What you should do
Please quote the MB Financial proxy notice below in full, word for word.

Passage for review section start

Important Notice Regarding the Availability of Proxy Materials for the Annual Meeting:
 
The Notice and Proxy Statement and Form 10-K are available at www.proxyvote.com.
 
 
 
 
 
 
 
 
 
 
 
 
 
M45153-P24306
 
 
MB FINANCIAL, INC.
 
 
THIS PROXY IS SOLICITED ON BEHALF OF THE BOARD OF DIRECTORS
ANNUAL MEETING OF STOCKHOLDERS - JUNE 13, 2012
 
 
 
The undersigned hereby appoints Mitchell Feiger, James N. Hallene and Charles J. Gries, and each of them, with full power of substitution, acting by a majority of those present and voting, or if only one is present and voting then that one, to act as attorneys and proxies for the undersigned to vote all shares of common stock of MB Financial, Inc. (the "Company") which the undersigned is entitled to vote at the Annual Meeting of Stockholders of the Company (the "Meeting"), to be held on Wednesday, June 13, 2012, at MB Financial Center, located at 6111 North River Road, Rosemont, Illinois, at 8:30 a.m., local time, and at any and all adjournments or postponements thereof, with all the powers the undersigned would possess if present.

Passage for review section end
Data extract section start

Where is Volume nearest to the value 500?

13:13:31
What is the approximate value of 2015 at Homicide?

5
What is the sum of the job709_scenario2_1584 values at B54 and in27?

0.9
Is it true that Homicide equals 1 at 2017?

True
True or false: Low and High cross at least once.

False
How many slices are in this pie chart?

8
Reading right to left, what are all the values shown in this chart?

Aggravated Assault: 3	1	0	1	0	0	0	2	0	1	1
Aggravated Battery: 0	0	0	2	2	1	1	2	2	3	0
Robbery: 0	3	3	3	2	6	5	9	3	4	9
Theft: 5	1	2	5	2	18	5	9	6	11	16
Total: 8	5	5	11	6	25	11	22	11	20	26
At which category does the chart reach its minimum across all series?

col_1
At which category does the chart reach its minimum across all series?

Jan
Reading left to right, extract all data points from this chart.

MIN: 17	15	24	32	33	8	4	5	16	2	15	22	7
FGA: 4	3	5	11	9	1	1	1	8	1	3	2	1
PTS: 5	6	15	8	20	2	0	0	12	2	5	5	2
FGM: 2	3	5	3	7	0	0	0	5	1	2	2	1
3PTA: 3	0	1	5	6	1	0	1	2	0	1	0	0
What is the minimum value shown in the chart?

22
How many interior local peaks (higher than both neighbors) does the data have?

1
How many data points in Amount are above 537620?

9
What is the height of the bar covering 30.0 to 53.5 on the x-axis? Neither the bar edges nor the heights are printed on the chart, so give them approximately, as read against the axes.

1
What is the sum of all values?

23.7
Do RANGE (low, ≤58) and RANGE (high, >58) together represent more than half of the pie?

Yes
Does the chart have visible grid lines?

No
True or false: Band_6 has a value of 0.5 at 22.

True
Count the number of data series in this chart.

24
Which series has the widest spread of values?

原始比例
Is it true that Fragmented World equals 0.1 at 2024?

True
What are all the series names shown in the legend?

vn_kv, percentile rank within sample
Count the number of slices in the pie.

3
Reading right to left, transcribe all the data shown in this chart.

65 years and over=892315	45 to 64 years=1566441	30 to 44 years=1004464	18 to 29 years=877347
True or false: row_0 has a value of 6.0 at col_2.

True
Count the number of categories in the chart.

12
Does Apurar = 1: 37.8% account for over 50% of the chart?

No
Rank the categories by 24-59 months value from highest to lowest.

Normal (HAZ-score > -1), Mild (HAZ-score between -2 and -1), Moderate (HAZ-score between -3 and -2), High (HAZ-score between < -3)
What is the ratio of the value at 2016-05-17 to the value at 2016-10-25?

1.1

Data extract section end

Task solution
Important Notice Regarding the Availability of Proxy Materials for the Annual Meeting:
 
The Notice and Proxy Statement and Form 10-K are available at www.proxyvote.com.
 
 
 
 
 
 
 
 
 
 
 
 
 
M45153-P24306
 
 
MB FINANCIAL, INC.
 
 
THIS PROXY IS SOLICITED ON BEHALF OF THE BOARD OF DIRECTORS
ANNUAL MEETING OF STOCKHOLDERS - JUNE 13, 2012
 
 
 
The undersigned hereby appoints Mitchell Feiger, James N. Hallene and Charles J. Gries, and each of them, with full power of substitution, acting by a majority of those present and voting, or if only one is present and voting then that one, to act as attorneys and proxies for the undersigned to vote all shares of common stock of MB Financial, Inc. (the "Company") which the undersigned is entitled to vote at the Annual Meeting of Stockholders of the Company (the "Meeting"), to be held on Wednesday, June 13, 2012, at MB Financial Center, located at 6111 North River Road, Rosemont, Illinois, at 8:30 a.m., local time, and at any and all adjournments or postponements thereof, with all the powers the undersigned would possess if present.